My poor mother suffered a long and difficult labour and I had to be pulled out with forceps eventually, amid spectacular gore and suffering. My infant self was temporarily paralysed all down my right side and I still have prominent veins in my right eyelid as a badge of honour that even today I like to show off as a conversation starter at elegant parties. My poor Mum had to have vast quantities of industrial strength stitches. If it's any consolation Mum, I still feel really bad about this. I can't help wondering if, about 14 or 15 years later, you compared the pain of those stitches to the pain of the teenage antics I inflicted upon you...
6 Comments:
At Sun Jun 17, 01:37:00 am, Ksam said…
This was too funny. And that's exactly why I never do memes - there's no way I could live up to the pressure of having to be as interesting as all of my bloggie friends!
At Sun Jun 17, 06:05:00 am, Ms Mac said…
Sheer brilliance.
*kicks herself for not having thunk up the "I'm a hyperbolic" line"
At Sun Jun 17, 06:12:00 am, fringes said…
Best "things about me" list I've ever read. I followed the meme from The Late Bloomer and found you. Awesome list. Thanks for sharing!
At Sun Jun 17, 10:45:00 am, Unknown said…
Ooo - a canal boat! That's VERY original! And your poor poor mum ;-)
At Tue Jun 19, 10:37:00 am, The Late Bloomer said…
You see, I knew I was doing the right thing by tagging you, Antipo-dear! At least I can claim the brilliance of that particular brainwave.
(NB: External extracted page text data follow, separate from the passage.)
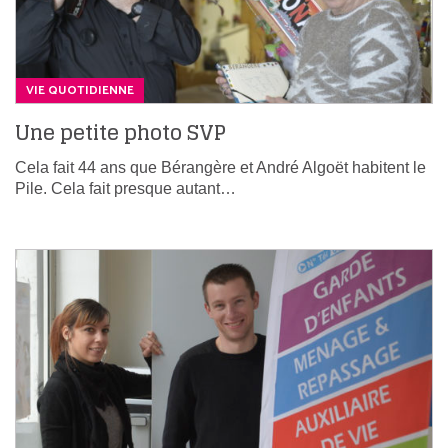
VIE QUOTIDIENNE
Une petite photo SVP
Cela fait 44 ans que Bérangère et André Algoët habitent le
Pile. Cela fait presque autant…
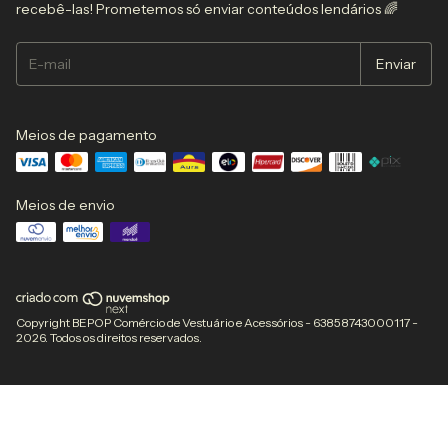
recebê-las! Prometemos só enviar conteúdos lendários 🌈
Meios de pagamento
Meios de envio
Copyright BEPOP Comércio de Vestuário e Acessórios - 63858743000117 -
2026. Todos os direitos reservados.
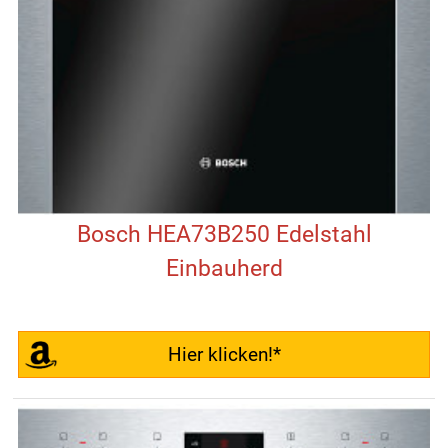
Bosch HEA73B250 Edelstahl
Einbauherd
Hier klicken!*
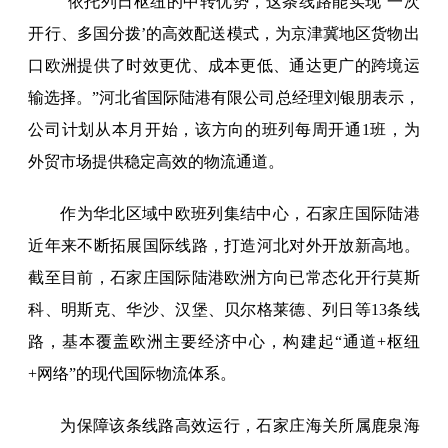
“依托列日枢纽的中转优势，这条线路能实现‘一次
开行、多国分拨’的高效配送模式，为京津冀地区货物出
口欧洲提供了时效更优、成本更低、通达更广的跨境运
输选择。”河北省国际陆港有限公司总经理刘银朋表示，
公司计划从本月开始，该方向的班列每周开通1班，为
外贸市场提供稳定高效的物流通道。
作为华北区域中欧班列集结中心，石家庄国际陆港
近年来不断拓展国际线路，打造河北对外开放新高地。
截至目前，石家庄国际陆港欧洲方向已常态化开行莫斯
科、明斯克、华沙、汉堡、贝尔格莱德、列日等13条线
路，基本覆盖欧洲主要经济中心，构建起“通道+枢纽
+网络”的现代国际物流体系。
为保障该条线路高效运行，石家庄海关所属鹿泉海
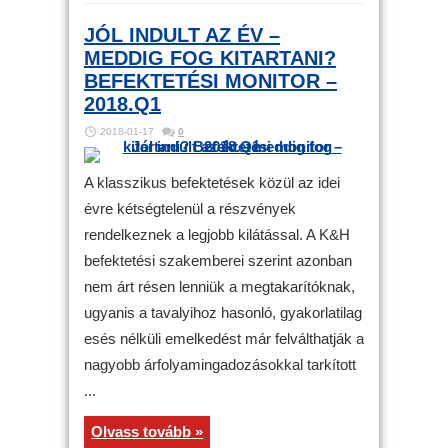
JÓL INDULT AZ ÉV –
MEDDIG FOG KITARTANI?
BEFEKTETÉSI MONITOR –
2018.Q1
2018-01-17
0
A klasszikus befektetések közül az idei
évre kétségtelenül a részvények
rendelkeznek a legjobb kilátással. A K&H
befektetési szakemberei szerint azonban
nem árt résen lenniük a megtakarítóknak,
ugyanis a tavalyihoz hasonló, gyakorlatilag
esés nélküli emelkedést már felválthatják a
nagyobb árfolyamingadozásokkal tarkított
...
Olvass tovább »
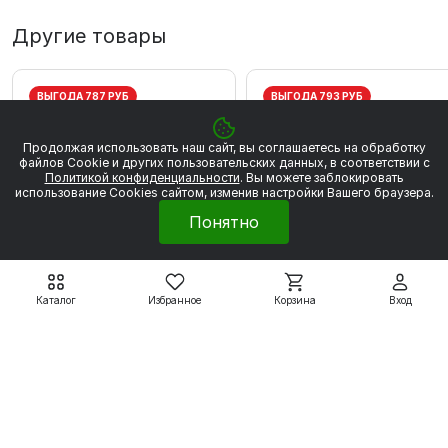
Другие товары
ВЫГОДА 787 РУБ
ВЫГОДА 793 РУБ
Продолжая использовать наш сайт, вы соглашаетесь на обработку
файлов Сookie и других пользовательских данных, в соответствии с
Политикой конфиденциальности
. Вы можете заблокировать
использование Cookies сайтом, изменив настройки Вашего браузера.
Понятно
Каталог
Избранное
Корзина
Вход
Электродвигатели серии
Электродвигатели серии
5АИ
5АИ
5АИ56А2 0,18 кВт 3000
5АИ56В2 0,25 кВт 300
об/мин
об/мин
4 459 ₽
4 496 ₽
5 246 ₽
5 289 ₽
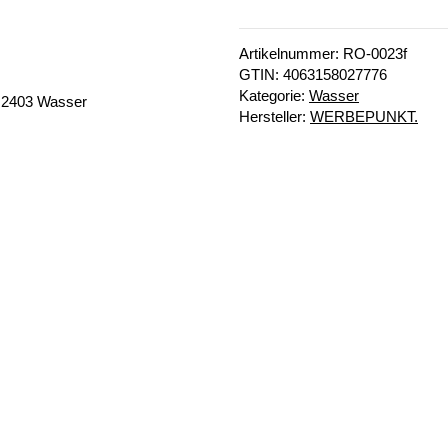
Artikelnummer:
RO-0023f
GTIN:
4063158027776
Kategorie:
Wasser
Hersteller:
WERBEPUNKT.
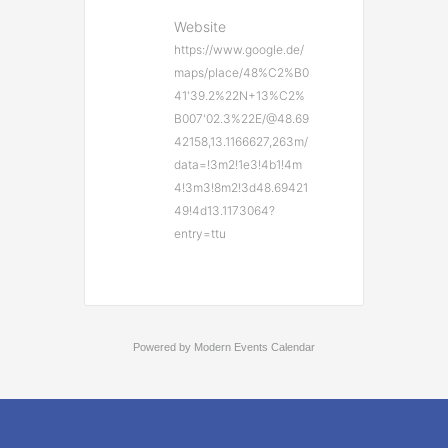
Website
https://www.google.de/
maps/place/48%C2%B0
41'39.2%22N+13%C2%
B007'02.3%22E/@48.69
42158,13.1166627,263m/
data=!3m2!1e3!4b1!4m
4!3m3!8m2!3d48.69421
49!4d13.1173064?
entry=ttu
Powered by
Modern Events Calendar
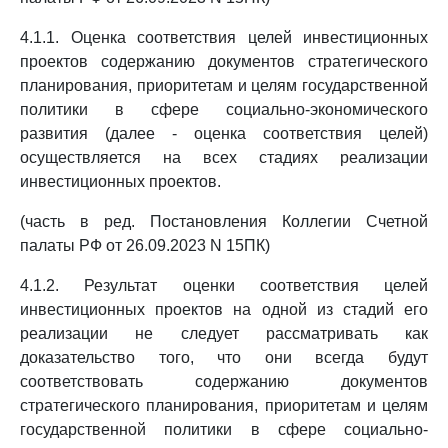
4.1.1. Оценка соответствия целей инвестиционных
проектов содержанию документов стратегического
планирования, приоритетам и целям государственной
политики в сфере социально-экономического
развития (далее - оценка соответствия целей)
осуществляется на всех стадиях реализации
инвестиционных проектов.
(часть в ред. Постановления Коллегии Счетной
палаты РФ от 26.09.2023 N 15ПК)
4.1.2. Результат оценки соответствия целей
инвестиционных проектов на одной из стадий его
реализации не следует рассматривать как
доказательство того, что они всегда будут
соответствовать содержанию документов
стратегического планирования, приоритетам и целям
государственной политики в сфере социально-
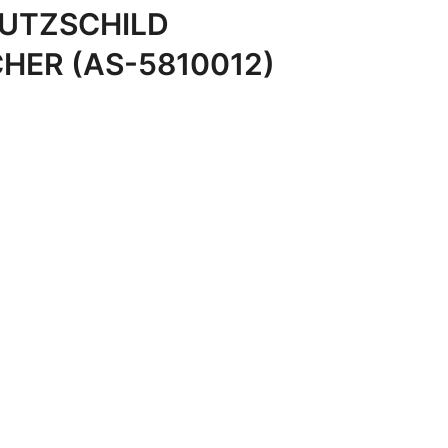
UTZSCHILD
HER (AS-5810012)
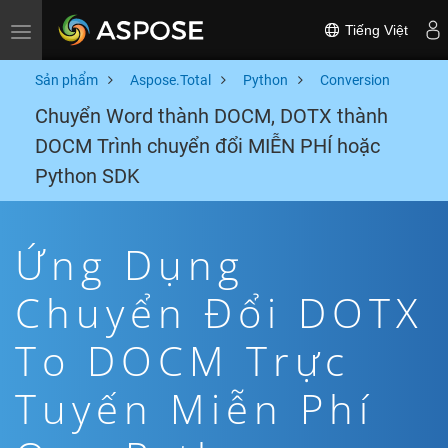
Tiếng Việt
Toggle navigation
Sản phẩm
Aspose.Total
Python
Conversion
Chuyển Word thành DOCM, DOTX thành
DOCM Trình chuyển đổi MIỄN PHÍ hoặc
Python SDK
Ứng Dụng
Chuyển Đổi DOTX
To DOCM Trực
Tuyến Miễn Phí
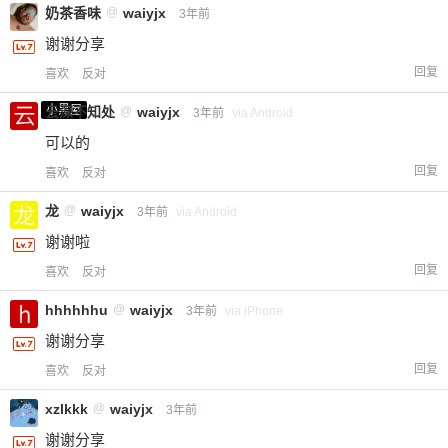
奶茶香味
@
waiyjx
3年前
谢谢分享
回复
喜欢
反对
小黑屋
云深不知处
@
waiyjx
3年前
via Android
可以的
回复
喜欢
反对
龙
@
waiyjx
3年前
via Android
谢谢啦
回复
喜欢
反对
hhhhhhu
@
waiyjx
3年前
via iPhone
谢谢分享
回复
喜欢
反对
xzlkkk
@
waiyjx
3年前
谢谢分享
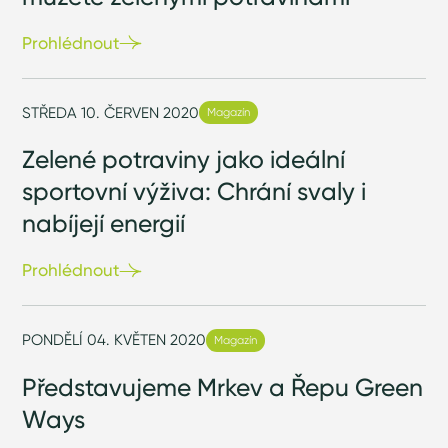
Prohlédnout
STŘEDA 10. ČERVEN 2020
Magazín
Zelené potraviny jako ideální
sportovní výživa: Chrání svaly i
nabíjejí energií
Prohlédnout
PONDĚLÍ 04. KVĚTEN 2020
Magazín
Představujeme Mrkev a Řepu Green
Ways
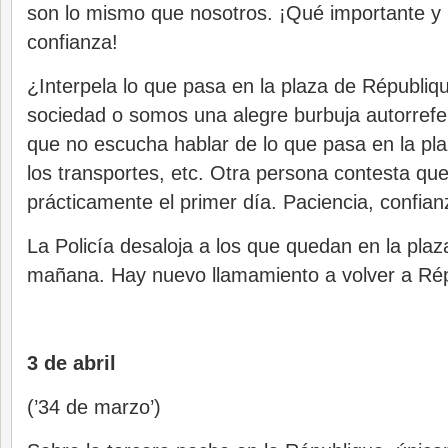
son lo mismo que nosotros. ¡Qué importante y
confianza!
¿Interpela lo que pasa en la plaza de Républiqu
sociedad o somos una alegre burbuja autorrefe
que no escucha hablar de lo que pasa en la pla
los transportes, etc. Otra persona contesta qu
prácticamente el primer día. Paciencia, confian
La Policía desaloja a los que quedan en la plaza
mañana. Hay nuevo llamamiento a volver a Rép
3 de abril
(’34 de marzo’)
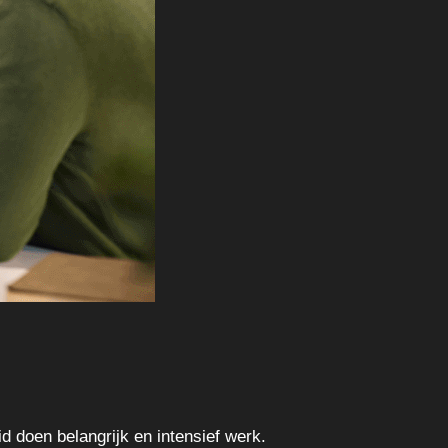
d doen belangrijk en intensief werk.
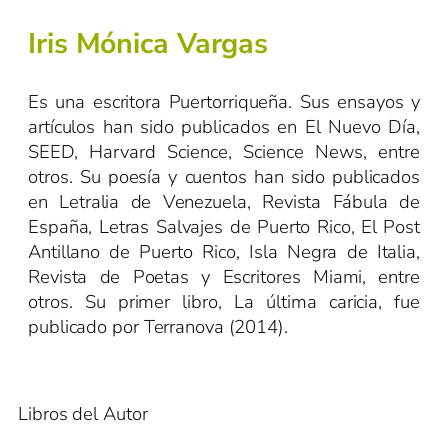
Iris Mónica Vargas
Es una escritora Puertorriqueña. Sus ensayos y
artículos han sido publicados en El Nuevo Día,
SEED, Harvard Science, Science News, entre
otros. Su poesía y cuentos han sido publicados
en Letralia de Venezuela, Revista Fábula de
España, Letras Salvajes de Puerto Rico, El Post
Antillano de Puerto Rico, Isla Negra de Italia,
Revista de Poetas y Escritores Miami, entre
otros. Su primer libro, La última caricia, fue
publicado por Terranova (2014).
Libros del Autor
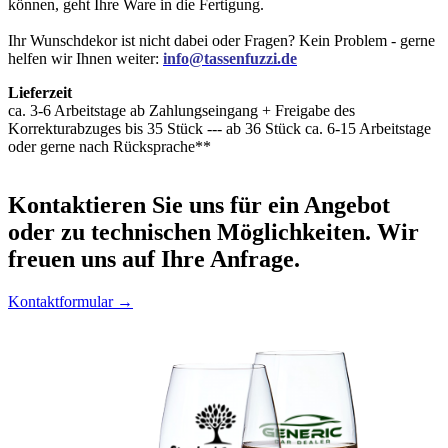
können, geht Ihre Ware in die Fertigung.
Ihr Wunschdekor ist nicht dabei oder Fragen? Kein Problem - gerne
helfen wir Ihnen weiter:
info@tassenfuzzi.de
Lieferzeit
ca. 3-6 Arbeitstage ab Zahlungseingang + Freigabe des
Korrekturabzuges bis 35 Stück --- ab 36 Stück ca. 6-15 Arbeitstage
oder gerne nach Rücksprache**
Kontaktieren
Sie uns für ein Angebot
oder zu technischen Möglichkeiten. Wir
freuen uns auf Ihre Anfrage.
Kontaktformular →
Otherwise, of course, my Top Ten list does not compare at all to what you've shared with us here. The daring, the sheer naughtiness -- who can compete?!
But I am pleased as punch that you took me up on it. It is nice to know that I'm making myself known 'round these parts, albeit in a sort of roundabout way, you might say! ;)
(Of course, I still have to say that I think we've ALL got our interesting points, though, Sam -- you included! Whether they're funny, ridiculous or simply too hard to believe! And like I said on another page, you never know when we might be making them up anyway -- ha!)
At Wed Jun 27, 03:07:00 pm, JChevais said…
Dude! Where have you been all my life? Why have I never read your blog before? I be kicking my sad self for it.
I too have wondered at number 1.
The sad thing is that I'm sure that THEY never wonder what it is like to be US.